Tuesday, September 18, 2007

WATER, WATER...


A report this weekend about Lake Superior is both surprising and a bit disconcerting. The report indicated that over the past five years, Lake Superior, the largest body of fresh water on the planet, has lost 12 trillion gallons of water to evaporation. The news story went on to say that the Lake, representing some 20% of the world’s fresh water, has risen some five degrees in temperature. Once deep waters have become shallow and tankers carry such cargo as coal have had to reduce their weights by around 10% to clear the depleted waters. Local docks have become sandbars and owners are losing the ability to meet dredging costs.

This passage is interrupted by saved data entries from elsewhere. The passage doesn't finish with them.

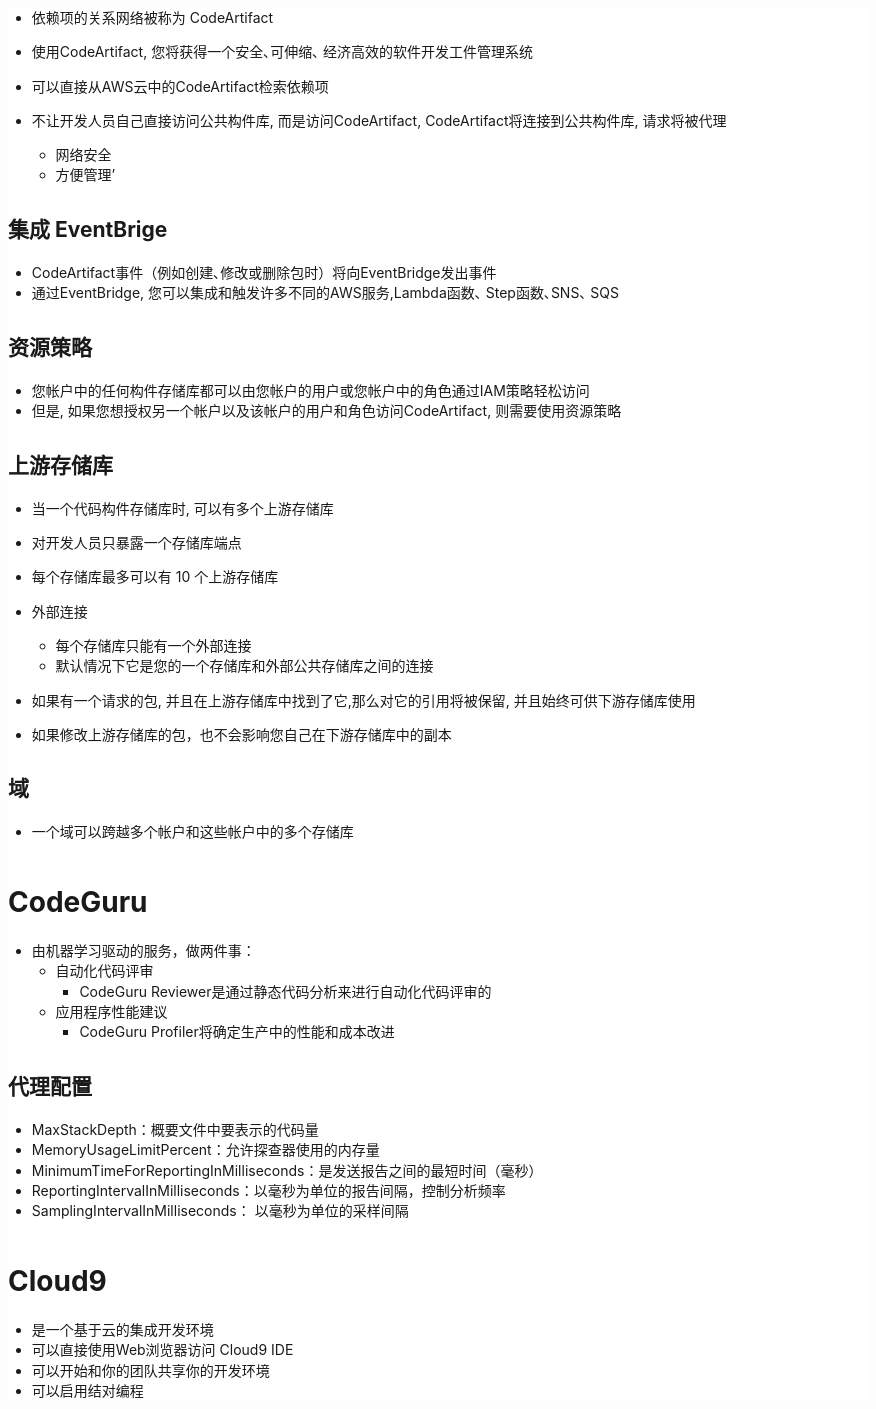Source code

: - 依赖项的关系网络被称为 CodeArtifact
- 使用CodeArtifact, 您将获得一个安全､可伸缩､ 经济高效的软件开发工件管理系统
- 可以直接从AWS云中的CodeArtifact检索依赖项


- 不让开发人员自己直接访问公共构件库, 而是访问CodeArtifact, CodeArtifact将连接到公共构件库, 请求将被代理
	- 网络安全
	- 方便管理’

## 集成 EventBrige

- CodeArtifact事件（例如创建､修改或删除包时）将向EventBridge发出事件
- 通过EventBridge, 您可以集成和触发许多不同的AWS服务,Lambda函数､ Step函数､SNS､ SQS

## 资源策略

- 您帐户中的任何构件存储库都可以由您帐户的用户或您帐户中的角色通过IAM策略轻松访问
- 但是, 如果您想授权另一个帐户以及该帐户的用户和角色访问CodeArtifact, 则需要使用资源策略

## 上游存储库

- 当一个代码构件存储库时, 可以有多个上游存储库
- 对开发人员只暴露一个存储库端点
- 每个存储库最多可以有 10 个上游存储库

- 外部连接
	- 每个存储库只能有一个外部连接
	- 默认情况下它是您的一个存储库和外部公共存储库之间的连接


- 如果有一个请求的包, 并且在上游存储库中找到了它,那么对它的引用将被保留, 并且始终可供下游存储库使用
- 如果修改上游存储库的包，也不会影响您自己在下游存储库中的副本

## 域

- 一个域可以跨越多个帐户和这些帐户中的多个存储库


# CodeGuru

- 由机器学习驱动的服务，做两件事：
	- 自动化代码评审
		- CodeGuru Reviewer是通过静态代码分析来进行自动化代码评审的
	- 应用程序性能建议
		- CodeGuru Profiler将确定生产中的性能和成本改进


## 代理配置

- MaxStackDepth：概要文件中要表示的代码量
- MemoryUsageLimitPercent：允许探查器使用的内存量
- MinimumTimeForReportingInMilliseconds：是发送报告之间的最短时间（毫秒）
- ReportingIntervalInMilliseconds：以毫秒为单位的报告间隔，控制分析频率
- SamplingIntervalInMilliseconds： 以毫秒为单位的采样间隔


# Cloud9

- 是一个基于云的集成开发环境
- 可以直接使用Web浏览器访问 Cloud9 IDE
- 可以开始和你的团队共享你的开发环境
- 可以启用结对编程
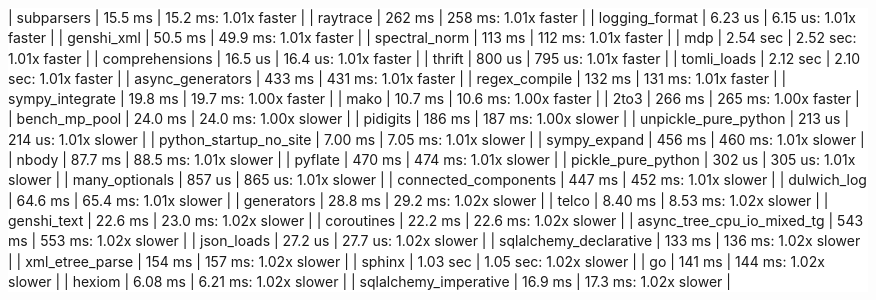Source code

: | subparsers                 | 15.5 ms                                                | 15.2 ms: 1.01x faster                                                 |
| raytrace                   | 262 ms                                                 | 258 ms: 1.01x faster                                                  |
| logging_format             | 6.23 us                                                | 6.15 us: 1.01x faster                                                 |
| genshi_xml                 | 50.5 ms                                                | 49.9 ms: 1.01x faster                                                 |
| spectral_norm              | 113 ms                                                 | 112 ms: 1.01x faster                                                  |
| mdp                        | 2.54 sec                                               | 2.52 sec: 1.01x faster                                                |
| comprehensions             | 16.5 us                                                | 16.4 us: 1.01x faster                                                 |
| thrift                     | 800 us                                                 | 795 us: 1.01x faster                                                  |
| tomli_loads                | 2.12 sec                                               | 2.10 sec: 1.01x faster                                                |
| async_generators           | 433 ms                                                 | 431 ms: 1.01x faster                                                  |
| regex_compile              | 132 ms                                                 | 131 ms: 1.01x faster                                                  |
| sympy_integrate            | 19.8 ms                                                | 19.7 ms: 1.00x faster                                                 |
| mako                       | 10.7 ms                                                | 10.6 ms: 1.00x faster                                                 |
| 2to3                       | 266 ms                                                 | 265 ms: 1.00x faster                                                  |
| bench_mp_pool              | 24.0 ms                                                | 24.0 ms: 1.00x slower                                                 |
| pidigits                   | 186 ms                                                 | 187 ms: 1.00x slower                                                  |
| unpickle_pure_python       | 213 us                                                 | 214 us: 1.01x slower                                                  |
| python_startup_no_site     | 7.00 ms                                                | 7.05 ms: 1.01x slower                                                 |
| sympy_expand               | 456 ms                                                 | 460 ms: 1.01x slower                                                  |
| nbody                      | 87.7 ms                                                | 88.5 ms: 1.01x slower                                                 |
| pyflate                    | 470 ms                                                 | 474 ms: 1.01x slower                                                  |
| pickle_pure_python         | 302 us                                                 | 305 us: 1.01x slower                                                  |
| many_optionals             | 857 us                                                 | 865 us: 1.01x slower                                                  |
| connected_components       | 447 ms                                                 | 452 ms: 1.01x slower                                                  |
| dulwich_log                | 64.6 ms                                                | 65.4 ms: 1.01x slower                                                 |
| generators                 | 28.8 ms                                                | 29.2 ms: 1.02x slower                                                 |
| telco                      | 8.40 ms                                                | 8.53 ms: 1.02x slower                                                 |
| genshi_text                | 22.6 ms                                                | 23.0 ms: 1.02x slower                                                 |
| coroutines                 | 22.2 ms                                                | 22.6 ms: 1.02x slower                                                 |
| async_tree_cpu_io_mixed_tg | 543 ms                                                 | 553 ms: 1.02x slower                                                  |
| json_loads                 | 27.2 us                                                | 27.7 us: 1.02x slower                                                 |
| sqlalchemy_declarative     | 133 ms                                                 | 136 ms: 1.02x slower                                                  |
| xml_etree_parse            | 154 ms                                                 | 157 ms: 1.02x slower                                                  |
| sphinx                     | 1.03 sec                                               | 1.05 sec: 1.02x slower                                                |
| go                         | 141 ms                                                 | 144 ms: 1.02x slower                                                  |
| hexiom                     | 6.08 ms                                                | 6.21 ms: 1.02x slower                                                 |
| sqlalchemy_imperative      | 16.9 ms                                                | 17.3 ms: 1.02x slower                                                 |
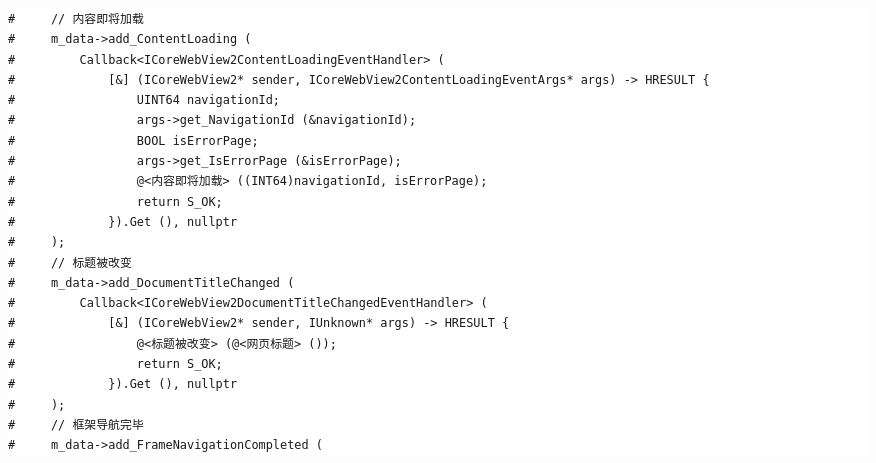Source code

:     #     // 内容即将加载
    #     m_data->add_ContentLoading (
    #         Callback<ICoreWebView2ContentLoadingEventHandler> (
    #             [&] (ICoreWebView2* sender, ICoreWebView2ContentLoadingEventArgs* args) -> HRESULT {
    #                 UINT64 navigationId;
    #                 args->get_NavigationId (&navigationId);
    #                 BOOL isErrorPage;
    #                 args->get_IsErrorPage (&isErrorPage);
    #                 @<内容即将加载> ((INT64)navigationId, isErrorPage);
    #                 return S_OK;
    #             }).Get (), nullptr
    #     );
    #     // 标题被改变
    #     m_data->add_DocumentTitleChanged (
    #         Callback<ICoreWebView2DocumentTitleChangedEventHandler> (
    #             [&] (ICoreWebView2* sender, IUnknown* args) -> HRESULT {
    #                 @<标题被改变> (@<网页标题> ());
    #                 return S_OK;
    #             }).Get (), nullptr
    #     );
    #     // 框架导航完毕
    #     m_data->add_FrameNavigationCompleted (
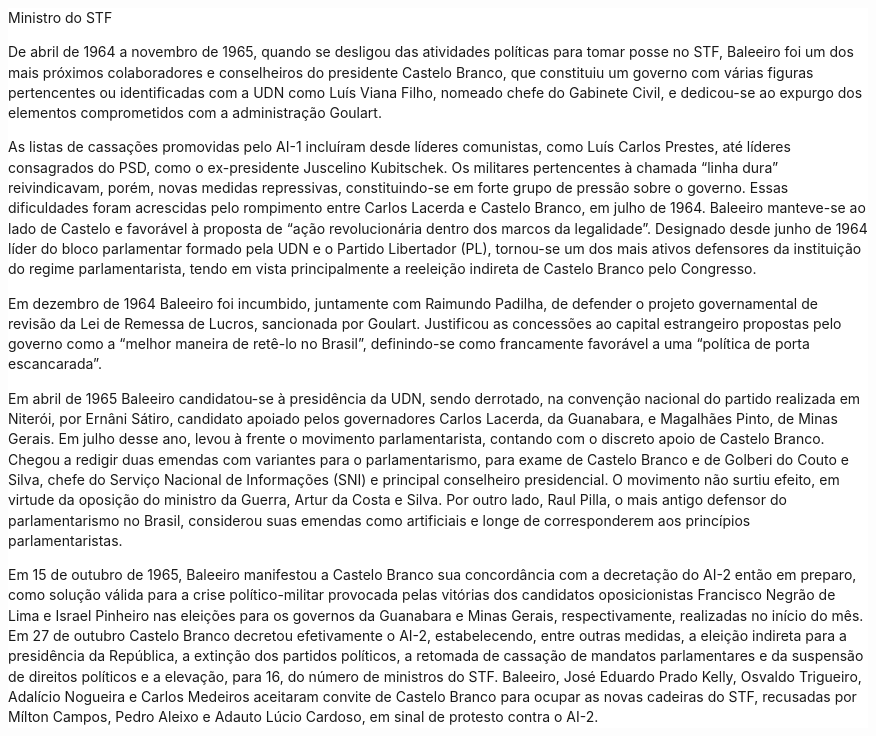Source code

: Ministro do STF

De abril de 1964 a novembro de 1965, quando se desligou das atividades
políticas para tomar posse no STF, Baleeiro foi um dos mais próximos
colaboradores e conselheiros do presidente Castelo Branco, que
constituiu um governo com várias figuras pertencentes ou identificadas
com a UDN como Luís Viana Filho, nomeado chefe do Gabinete Civil, e
dedicou-se ao expurgo dos elementos comprometidos com a administração
Goulart.

As listas de cassações promovidas pelo AI-1 incluíram desde líderes
comunistas, como Luís Carlos Prestes, até líderes consagrados do PSD,
como o ex-presidente Juscelino Kubitschek. Os militares pertencentes à
chamada “linha dura” reivindicavam, porém, novas medidas repressivas,
constituindo-se em forte grupo de pressão sobre o governo. Essas
dificuldades foram acrescidas pelo rompimento entre Carlos Lacerda e
Castelo Branco, em julho de 1964. Baleeiro manteve-se ao lado de Castelo
e favorável à proposta de “ação revolucionária dentro dos marcos da
legalidade”. Designado desde junho de 1964 líder do bloco parlamentar
formado pela UDN e o Partido Libertador (PL), tornou-se um dos mais
ativos defensores da instituição do regime parlamentarista, tendo em
vista principalmente a reeleição indireta de Castelo Branco pelo
Congresso.

Em dezembro de 1964 Baleeiro foi incumbido, juntamente com Raimundo
Padilha, de defender o projeto governamental de revisão da Lei de
Remessa de Lucros, sancionada por Goulart. Justificou as concessões ao
capital estrangeiro propostas pelo governo como a “melhor maneira de
retê-lo no Brasil”, definindo-se como francamente favorável a uma
“política de porta escancarada”.

Em abril de 1965 Baleeiro candidatou-se à presidência da UDN, sendo
derrotado, na convenção nacional do partido realizada em Niterói, por
Ernâni Sátiro, candidato apoiado pelos governadores Carlos Lacerda, da
Guanabara, e Magalhães Pinto, de Minas Gerais. Em julho desse ano, levou
à frente o movimento parlamentarista, contando com o discreto apoio de
Castelo Branco. Chegou a redigir duas emendas com variantes para o
parlamentarismo, para exame de Castelo Branco e de Golberi do Couto e
Silva, chefe do Serviço Nacional de Informações (SNI) e principal
conselheiro presidencial. O movimento não surtiu efeito, em virtude da
oposição do ministro da Guerra, Artur da Costa e Silva. Por outro lado,
Raul Pilla, o mais antigo defensor do parlamentarismo no Brasil,
considerou suas emendas como artificiais e longe de corresponderem aos
princípios parlamentaristas.

Em 15 de outubro de 1965, Baleeiro manifestou a Castelo Branco sua
concordância com a decretação do AI-2 então em preparo, como solução
válida para a crise político-militar provocada pelas vitórias dos
candidatos oposicionistas Francisco Negrão de Lima e Israel Pinheiro nas
eleições para os governos da Guanabara e Minas Gerais, respectivamente,
realizadas no início do mês. Em 27 de outubro Castelo Branco decretou
efetivamente o AI-2, estabelecendo, entre outras medidas, a eleição
indireta para a presidência da República, a extinção dos partidos
políticos, a retomada de cassação de mandatos parlamentares e da
suspensão de direitos políticos e a elevação, para 16, do número de
ministros do STF. Baleeiro, José Eduardo Prado Kelly, Osvaldo Trigueiro,
Adalício Nogueira e Carlos Medeiros aceitaram convite de Castelo Branco
para ocupar as novas cadeiras do STF, recusadas por Mílton Campos, Pedro
Aleixo e Adauto Lúcio Cardoso, em sinal de protesto contra o AI-2.
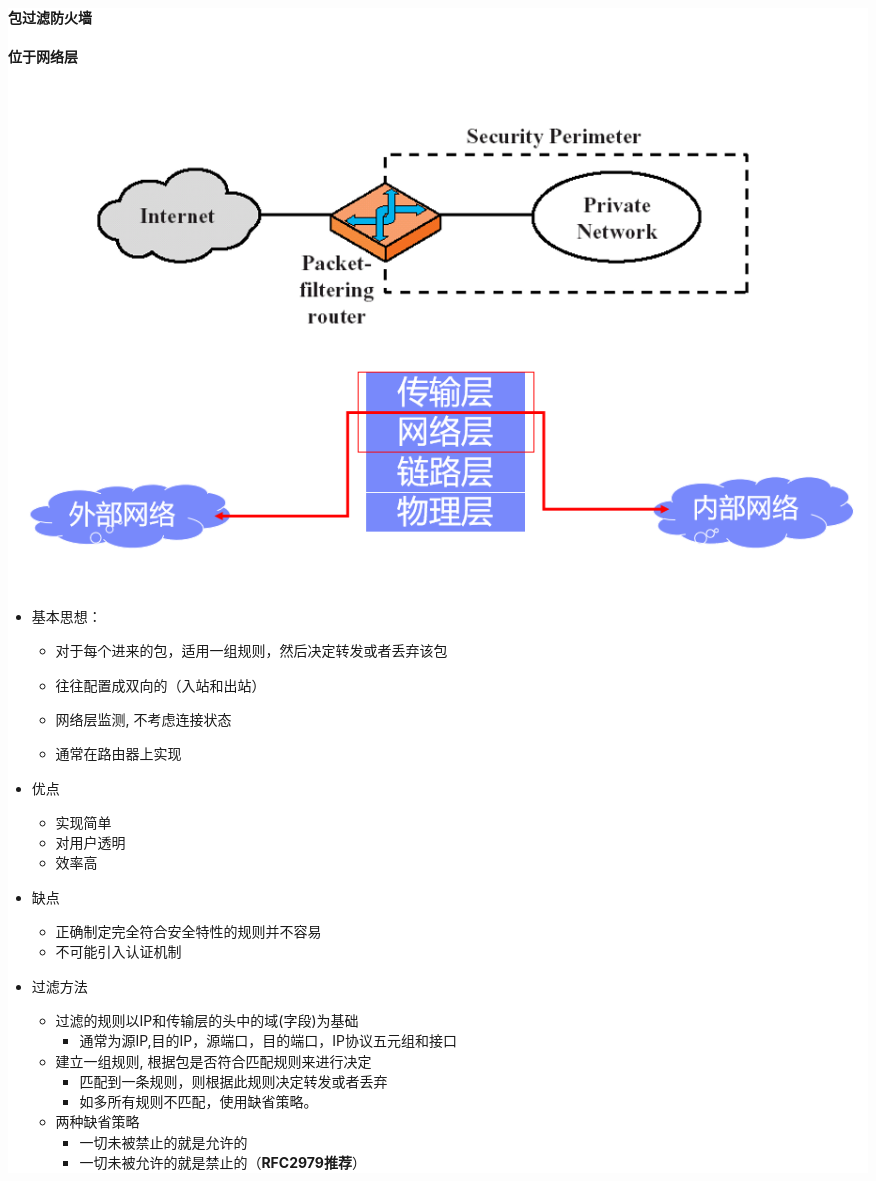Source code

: 

#### 包过滤防火墙

**位于网络层**

![image-20230629001334264](image/review/image-20230629001334264.png)

- 基本思想：

  - 对于每个进来的包，适用一组规则，然后决定转发或者丢弃该包

  - 往往配置成双向的（入站和出站）

  -  网络层监测, 不考虑连接状态

  - 通常在路由器上实现

- 优点

  - 实现简单
  - 对用户透明
  - 效率高

- 缺点

  - 正确制定完全符合安全特性的规则并不容易
  - 不可能引入认证机制

- 过滤方法

  - 过滤的规则以IP和传输层的头中的域(字段)为基础
    - 通常为源IP,目的IP，源端口，目的端口，IP协议五元组和接口
  - 建立一组规则, 根据包是否符合匹配规则来进行决定
    - 匹配到一条规则，则根据此规则决定转发或者丢弃
    - 如多所有规则不匹配，使用缺省策略。
  - 两种缺省策略
    - 一切未被禁止的就是允许的
    - 一切未被允许的就是禁止的（**RFC2979推荐**）
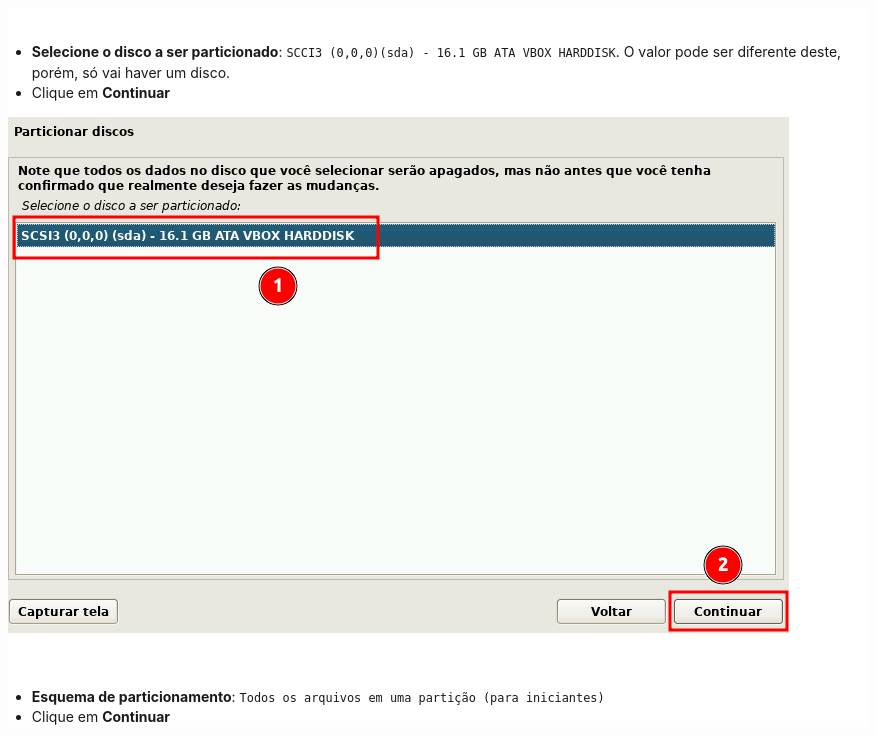 <br/>

  - **Selecione o disco a ser particionado**: `SCCI3 (0,0,0)(sda) - 16.1 GB ATA VBOX HARDDISK`. O valor pode ser diferente deste, porém, só vai haver um disco. 
  - Clique em **Continuar**

![vBox Hardware](../Imagens/vbox_debian_selecdisco.png)

<br/>

  - **Esquema de particionamento**: `Todos os arquivos em uma partição (para iniciantes)`
  - Clique em **Continuar**
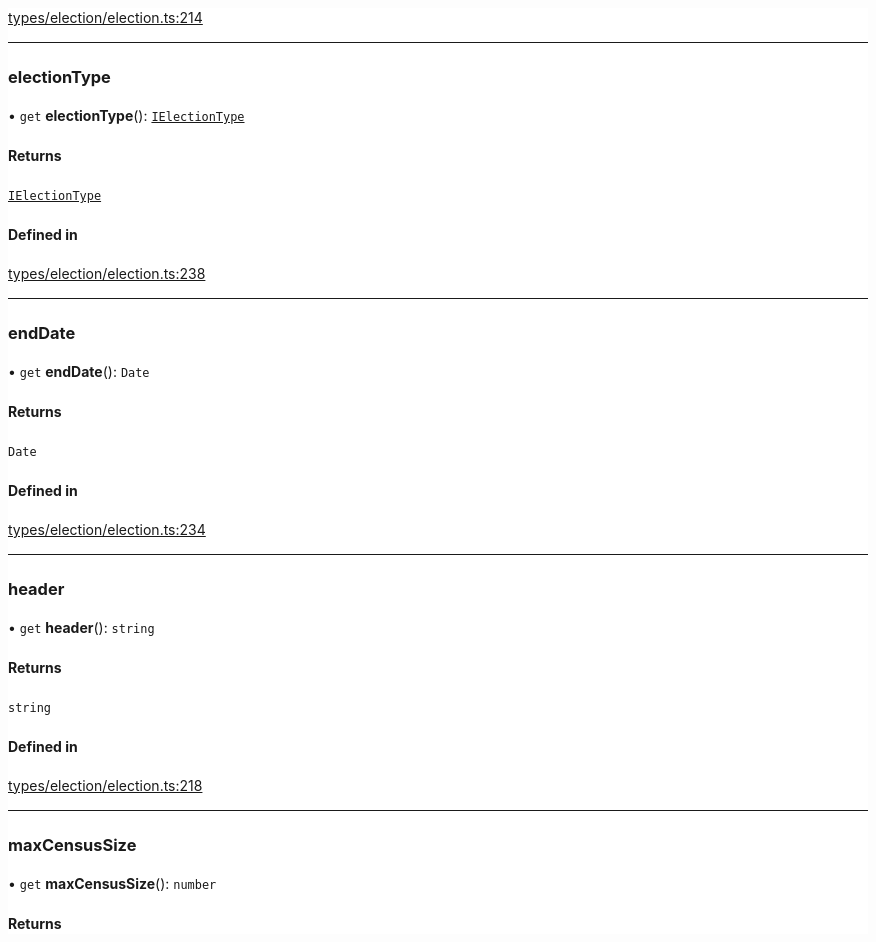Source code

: [types/election/election.ts:214](https://github.com/vocdoni/vocdoni-sdk/blob/2c8c18a/src/types/election/election.ts#L214)

___

### electionType

• `get` **electionType**(): [`IElectionType`](../interfaces/IElectionType.md)

#### Returns

[`IElectionType`](../interfaces/IElectionType.md)

#### Defined in

[types/election/election.ts:238](https://github.com/vocdoni/vocdoni-sdk/blob/2c8c18a/src/types/election/election.ts#L238)

___

### endDate

• `get` **endDate**(): `Date`

#### Returns

`Date`

#### Defined in

[types/election/election.ts:234](https://github.com/vocdoni/vocdoni-sdk/blob/2c8c18a/src/types/election/election.ts#L234)

___

### header

• `get` **header**(): `string`

#### Returns

`string`

#### Defined in

[types/election/election.ts:218](https://github.com/vocdoni/vocdoni-sdk/blob/2c8c18a/src/types/election/election.ts#L218)

___

### maxCensusSize

• `get` **maxCensusSize**(): `number`

#### Returns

So, where all of this has water gone? The latest weather news may give a clue (this is not scientific but it is related). In Sloth Korea a monsoon has taken six lives; in Southeast Asia twenty six more people have died in flooding in India and Bangladesh; in Uganda whole villages, bridges, farms and schools have been washed away by floods; 15 die in floods in Rwanda; and, of course, we have the damage caused buy Hurricane Humberto. There are also reports from Alaska of villagers fleeing floods as storms surges appear to be putting finishing touches on Kivalena, an Arctic island that will soon be lost to the sea.

The UN’s IPCC reported that within twenty five years, 5.4 billion people will be living in areas where water is scarce. Of course, this assumes that computer models are correct. Recent reports indicate that many of these models are actually wrong and that global climate events may occur at an even faster pace. New factors and relationships keep emerging that invalidate projections and events are proceeding at a more rapid pace.

In a book titled “Save Our Species,” author Robin Greenslade gives a litany of climate changes that have gotten out of control. Among the events he cites are: faster Arctic ice melt, the collapse of Thermohaline Circulation, the faster break up of Antarctica ice sheet, a semi-permanent El Nino, massive forest fires, desertification and flooding, rapid glacial retreat and more. Recent global events tend to support these assertions as floods and fires top many of the weather news stories. Fires in the western U.S., Greece and the heat waves this summer in Europe add credence to the dire predictions.

What is beyond reason is the still apparent lack of sense of urgency on the part of policy and lawmakers. Vice President Cheney still wants to debate the issue and the Bush administration as a whole, while finally coming around, is still reluctant to propose sweeping and drastic environmental and energy policy changes. The recent Vermont Federal Court ruling approving several states’ desire to regulate auto emissions is a start but again, time is of the importance and plans to reduce emissions that are still fifteen years in the future will suffice. As a whole, the American public appears to want change but there is a total lack of the sense of urgency.

If the world is to turn these apparent negative climate changes into an advantage, action needs to be taken now. The mass migration of populations to coastal cities, as reported by the UN, is a death march. Concentrating our efforts on bio fuels in the absence of a sound food policy is suicide. Time is rushing by the Nero and the fiddle story cannot be repeated if we want our children to live in a habitable world.